Public cloud is the next area to consider, industry is seeing a desire from customers to use the commercial and technical flexibility of the public cloud and is starting to run customer POCs with ICE SDC in such environments. Gartner research predicted the worldwide public cloud services market to grow 18 percent to a total of USD 246.8 billion, while cloud adoption strategies could influence more than 50 percent of ITO deals through 2020.
The private cloud is essentially a datacenter owned by the broadcaster with their own IT team managing the required services. It is resilient, it has virtualization, but to suggest it is scalable is stretching the truth a bit. It is scalable within the limits of the hardware available, which has probably been over specified to take into consideration the perceived increase in sales which results in high capital investment.
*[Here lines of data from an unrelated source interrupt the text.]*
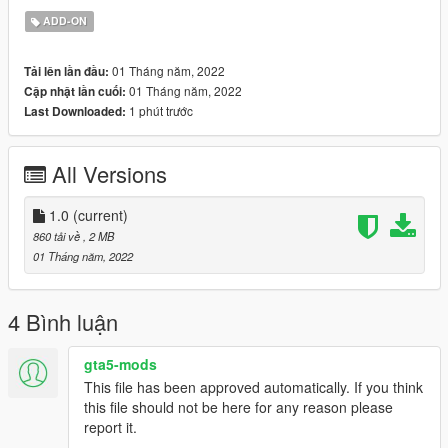
GHOST plate.
ADD-ON
. After adding the plates, click on "Save" and you're done.
01 Tháng năm, 2022
Tải lên lần đầu:
Enjoy the new plates in your game!
01 Tháng năm, 2022
Cập nhật lần cuối:
1 phút trước
Last Downloaded:
All Versions
1.0
(current)
860 tải về
, 2 MB
01 Tháng năm, 2022
4 Bình luận
gta5-mods
This file has been approved automatically. If you think
this file should not be here for any reason please
report it.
Public clouds are truly scalable, no matter how many virtual servers a user requires, there are always more available on a pay-as-you-go contract. If users run out of resource, then spin up another server. The winners of broadcast SaaS service providers will be those providers who have written cloud born software that can scale horizontally across multiple servers; in effect they have been programmed as parallel systems.
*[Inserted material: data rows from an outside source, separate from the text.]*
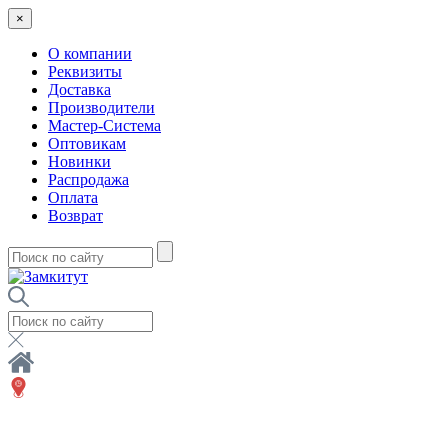
×
О компании
Реквизиты
Доставка
Производители
Мастер-Система
Оптовикам
Новинки
Распродажа
Оплата
Возврат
A cloud-based system makes it easy for operators to create their own distribution network. The broadcaster of the future will consist of operational control panels connected to the cloud, where all the audio and video processing takes place. The only time the program comes back to earth is for broadcast monitoring feeds, or the program delivered directly to the viewer.
The current crop of cloud offerings from the big web scale cloud providers specifically address questions around whether production houses, broadcasters, and streaming firms are willing to place their most precious assets in the public cloud.
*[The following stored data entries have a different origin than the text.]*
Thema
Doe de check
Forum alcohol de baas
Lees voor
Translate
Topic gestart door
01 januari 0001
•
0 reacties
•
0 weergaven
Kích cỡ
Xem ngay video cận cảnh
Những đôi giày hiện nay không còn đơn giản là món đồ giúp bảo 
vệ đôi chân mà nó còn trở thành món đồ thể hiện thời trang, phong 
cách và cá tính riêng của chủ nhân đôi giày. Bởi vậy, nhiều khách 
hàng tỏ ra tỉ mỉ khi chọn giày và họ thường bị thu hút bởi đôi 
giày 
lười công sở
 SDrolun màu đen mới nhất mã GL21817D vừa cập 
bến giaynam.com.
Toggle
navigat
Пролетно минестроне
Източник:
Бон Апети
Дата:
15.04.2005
Suppliers are keen to address advantages around flexibility, cloud bursting, pay per use, security, and are confident in their ability to address concerns on pricing, visibility, data location, data governance, and shared environments. The choice of going to the cloud provides a welcome alternative to sunk capital investment in rapidly depreciating physical IT assets and enterprise software obtained on a planned basis and which can then be either under-utilized or leave the user at risk of being left short of capacity at times of high demand.
But the cloud is not a panacea. As data-heavy production workflows move to the cloud it can mean chewing up vast amounts of storage, processing, and networking resources.
A pay-per-use cloud solution could present a major advantage as long as it is accompanied by transparency on pricing, service levels, and flexibility around scaling and performance.
Cloud is the business elixir, as it can be harnessed by organizations of any scale and size to drive outcomes like greater efficiencies, increased monetization, and lower total cost of operations .Cloud technology can allow business to scale up or down quickly owing to unique customer acquisition and engagement cycles. Extreme digitization on the back of cloud is the future, as this helps usher in never before seen efficiencies and a renewed focus on the creative product.
The vast array of new technology that is available today, in conjunction with cloud networks will make a huge difference to the ability of the broadcasters to provide entertainment and news to the mainstream. The embracing of that new technology will keep the broadcast industry moving forward and building a bright future.